__Problem__: Would you go through the records below and copy each line with the string "size"?
*** Information given
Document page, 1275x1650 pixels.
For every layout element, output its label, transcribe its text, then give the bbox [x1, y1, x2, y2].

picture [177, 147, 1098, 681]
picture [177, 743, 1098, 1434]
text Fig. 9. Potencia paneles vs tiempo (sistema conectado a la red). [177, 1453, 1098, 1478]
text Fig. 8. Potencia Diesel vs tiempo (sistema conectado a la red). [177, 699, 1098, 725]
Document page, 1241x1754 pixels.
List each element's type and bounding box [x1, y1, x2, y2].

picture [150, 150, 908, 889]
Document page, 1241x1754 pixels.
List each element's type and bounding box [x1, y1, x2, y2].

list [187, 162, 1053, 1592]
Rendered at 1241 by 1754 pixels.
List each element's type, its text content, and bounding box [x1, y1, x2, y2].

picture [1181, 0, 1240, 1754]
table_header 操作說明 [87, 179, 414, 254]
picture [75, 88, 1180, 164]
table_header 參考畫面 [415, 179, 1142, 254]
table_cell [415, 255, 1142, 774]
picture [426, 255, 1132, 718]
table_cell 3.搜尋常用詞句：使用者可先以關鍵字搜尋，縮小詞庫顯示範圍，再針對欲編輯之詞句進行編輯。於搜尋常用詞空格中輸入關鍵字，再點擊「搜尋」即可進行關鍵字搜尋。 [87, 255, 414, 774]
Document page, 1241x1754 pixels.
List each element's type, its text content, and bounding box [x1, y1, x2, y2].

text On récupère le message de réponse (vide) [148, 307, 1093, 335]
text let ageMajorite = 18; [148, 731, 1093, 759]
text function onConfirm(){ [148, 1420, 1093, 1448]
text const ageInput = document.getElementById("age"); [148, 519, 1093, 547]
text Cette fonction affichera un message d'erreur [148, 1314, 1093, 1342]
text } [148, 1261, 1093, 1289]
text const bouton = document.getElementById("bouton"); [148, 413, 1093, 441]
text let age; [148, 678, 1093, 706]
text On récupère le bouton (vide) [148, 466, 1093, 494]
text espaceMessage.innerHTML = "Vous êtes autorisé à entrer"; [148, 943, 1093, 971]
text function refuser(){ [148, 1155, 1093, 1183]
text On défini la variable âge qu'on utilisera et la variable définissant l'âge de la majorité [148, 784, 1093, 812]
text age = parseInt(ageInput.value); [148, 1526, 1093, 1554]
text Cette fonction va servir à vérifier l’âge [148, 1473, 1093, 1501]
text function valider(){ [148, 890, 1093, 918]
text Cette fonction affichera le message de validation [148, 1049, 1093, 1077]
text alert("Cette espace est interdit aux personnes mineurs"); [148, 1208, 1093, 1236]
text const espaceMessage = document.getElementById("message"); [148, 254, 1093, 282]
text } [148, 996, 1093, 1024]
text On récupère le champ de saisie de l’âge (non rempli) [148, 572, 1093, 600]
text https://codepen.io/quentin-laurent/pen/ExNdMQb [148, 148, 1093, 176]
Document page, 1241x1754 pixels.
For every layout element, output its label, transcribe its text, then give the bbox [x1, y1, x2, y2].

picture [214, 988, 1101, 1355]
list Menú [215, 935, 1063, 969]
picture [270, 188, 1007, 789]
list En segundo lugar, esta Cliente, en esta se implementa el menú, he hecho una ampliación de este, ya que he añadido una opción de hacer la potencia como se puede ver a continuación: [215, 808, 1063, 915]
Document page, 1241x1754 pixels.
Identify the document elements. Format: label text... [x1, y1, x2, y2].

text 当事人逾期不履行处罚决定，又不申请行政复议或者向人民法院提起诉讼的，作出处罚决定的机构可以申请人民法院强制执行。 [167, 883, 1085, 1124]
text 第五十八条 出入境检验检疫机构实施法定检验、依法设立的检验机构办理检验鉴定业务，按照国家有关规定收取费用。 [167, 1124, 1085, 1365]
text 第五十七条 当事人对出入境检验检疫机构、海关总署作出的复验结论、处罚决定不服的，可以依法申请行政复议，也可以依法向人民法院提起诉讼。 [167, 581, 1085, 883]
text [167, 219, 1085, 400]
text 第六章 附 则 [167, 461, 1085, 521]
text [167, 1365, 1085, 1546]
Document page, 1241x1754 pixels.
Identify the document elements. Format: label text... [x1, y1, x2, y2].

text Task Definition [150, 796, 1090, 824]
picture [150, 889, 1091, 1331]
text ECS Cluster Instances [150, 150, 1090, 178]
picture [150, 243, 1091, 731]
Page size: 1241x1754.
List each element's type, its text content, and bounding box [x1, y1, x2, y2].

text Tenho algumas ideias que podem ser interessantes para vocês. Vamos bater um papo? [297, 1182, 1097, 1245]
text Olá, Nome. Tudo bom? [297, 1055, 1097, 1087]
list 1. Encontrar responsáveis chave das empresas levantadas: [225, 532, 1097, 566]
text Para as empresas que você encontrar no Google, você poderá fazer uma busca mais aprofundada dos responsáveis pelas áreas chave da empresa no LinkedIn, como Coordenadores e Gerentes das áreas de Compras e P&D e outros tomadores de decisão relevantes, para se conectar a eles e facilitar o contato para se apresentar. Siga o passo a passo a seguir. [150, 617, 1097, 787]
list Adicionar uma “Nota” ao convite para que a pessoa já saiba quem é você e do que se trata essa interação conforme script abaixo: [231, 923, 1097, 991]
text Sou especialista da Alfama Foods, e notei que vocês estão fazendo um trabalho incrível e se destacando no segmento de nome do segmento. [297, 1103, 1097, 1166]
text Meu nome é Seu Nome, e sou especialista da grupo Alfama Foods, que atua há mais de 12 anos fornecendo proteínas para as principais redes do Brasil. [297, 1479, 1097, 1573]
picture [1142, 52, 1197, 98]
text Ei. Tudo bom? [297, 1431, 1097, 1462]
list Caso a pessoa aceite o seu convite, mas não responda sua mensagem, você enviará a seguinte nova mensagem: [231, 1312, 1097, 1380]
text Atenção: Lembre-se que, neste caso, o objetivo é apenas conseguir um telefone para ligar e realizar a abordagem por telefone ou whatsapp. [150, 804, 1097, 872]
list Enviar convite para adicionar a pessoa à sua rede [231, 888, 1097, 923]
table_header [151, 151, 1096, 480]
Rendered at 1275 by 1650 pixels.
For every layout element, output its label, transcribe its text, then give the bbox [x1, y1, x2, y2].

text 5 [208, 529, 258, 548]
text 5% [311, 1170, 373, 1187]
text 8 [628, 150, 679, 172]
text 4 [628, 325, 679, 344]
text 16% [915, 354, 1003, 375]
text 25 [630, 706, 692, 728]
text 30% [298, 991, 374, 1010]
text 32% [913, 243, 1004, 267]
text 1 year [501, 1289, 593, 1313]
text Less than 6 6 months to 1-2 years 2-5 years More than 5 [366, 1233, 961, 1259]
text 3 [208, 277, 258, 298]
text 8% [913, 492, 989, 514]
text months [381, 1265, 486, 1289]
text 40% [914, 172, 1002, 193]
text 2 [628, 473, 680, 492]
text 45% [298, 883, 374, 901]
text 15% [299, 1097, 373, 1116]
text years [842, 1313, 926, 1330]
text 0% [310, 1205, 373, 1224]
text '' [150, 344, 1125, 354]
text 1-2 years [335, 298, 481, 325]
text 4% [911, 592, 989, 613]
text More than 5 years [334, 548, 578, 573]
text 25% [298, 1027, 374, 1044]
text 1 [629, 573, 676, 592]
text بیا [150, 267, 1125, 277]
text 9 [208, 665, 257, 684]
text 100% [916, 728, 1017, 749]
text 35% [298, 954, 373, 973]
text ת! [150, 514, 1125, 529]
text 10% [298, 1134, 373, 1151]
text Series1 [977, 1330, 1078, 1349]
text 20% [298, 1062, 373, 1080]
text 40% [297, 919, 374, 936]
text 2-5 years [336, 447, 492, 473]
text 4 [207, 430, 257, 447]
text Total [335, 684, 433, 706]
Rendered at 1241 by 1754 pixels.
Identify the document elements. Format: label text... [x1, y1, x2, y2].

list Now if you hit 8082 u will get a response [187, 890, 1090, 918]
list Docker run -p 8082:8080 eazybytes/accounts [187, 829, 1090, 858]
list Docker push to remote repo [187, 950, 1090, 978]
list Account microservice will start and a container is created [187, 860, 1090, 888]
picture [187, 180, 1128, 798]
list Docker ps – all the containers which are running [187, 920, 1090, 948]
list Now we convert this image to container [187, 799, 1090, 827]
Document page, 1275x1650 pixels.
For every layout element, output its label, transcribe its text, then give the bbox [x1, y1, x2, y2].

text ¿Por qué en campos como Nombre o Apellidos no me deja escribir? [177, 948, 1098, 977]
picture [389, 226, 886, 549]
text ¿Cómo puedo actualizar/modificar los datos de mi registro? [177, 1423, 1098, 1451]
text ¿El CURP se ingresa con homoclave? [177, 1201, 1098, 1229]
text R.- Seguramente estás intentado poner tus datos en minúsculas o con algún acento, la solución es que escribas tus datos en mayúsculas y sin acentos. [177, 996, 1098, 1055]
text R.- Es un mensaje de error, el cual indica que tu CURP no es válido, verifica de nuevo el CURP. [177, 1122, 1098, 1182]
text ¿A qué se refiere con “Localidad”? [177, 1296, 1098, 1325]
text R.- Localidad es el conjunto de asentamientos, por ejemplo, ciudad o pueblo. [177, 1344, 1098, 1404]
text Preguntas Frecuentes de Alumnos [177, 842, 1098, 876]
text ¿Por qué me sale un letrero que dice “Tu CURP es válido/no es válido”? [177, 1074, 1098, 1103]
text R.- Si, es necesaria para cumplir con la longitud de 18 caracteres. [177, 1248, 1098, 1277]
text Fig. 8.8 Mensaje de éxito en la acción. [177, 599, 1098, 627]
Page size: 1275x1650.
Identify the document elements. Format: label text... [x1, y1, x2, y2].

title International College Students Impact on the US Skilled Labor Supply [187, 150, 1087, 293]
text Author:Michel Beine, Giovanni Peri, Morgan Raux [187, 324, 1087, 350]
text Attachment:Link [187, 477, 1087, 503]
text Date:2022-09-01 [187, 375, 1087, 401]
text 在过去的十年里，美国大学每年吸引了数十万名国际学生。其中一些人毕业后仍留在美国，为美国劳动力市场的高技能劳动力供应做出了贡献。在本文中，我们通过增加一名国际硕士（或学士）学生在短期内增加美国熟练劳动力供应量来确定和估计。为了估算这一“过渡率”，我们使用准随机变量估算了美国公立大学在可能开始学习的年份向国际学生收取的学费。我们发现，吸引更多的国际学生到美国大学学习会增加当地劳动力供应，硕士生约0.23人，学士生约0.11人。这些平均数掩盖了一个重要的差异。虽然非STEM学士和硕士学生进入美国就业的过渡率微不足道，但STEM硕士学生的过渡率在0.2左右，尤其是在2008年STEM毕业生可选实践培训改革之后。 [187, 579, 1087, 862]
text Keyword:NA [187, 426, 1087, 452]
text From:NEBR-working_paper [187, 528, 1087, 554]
******
__Exercise response__:
Page size: 1241x1754.
Page size: 1275x1650.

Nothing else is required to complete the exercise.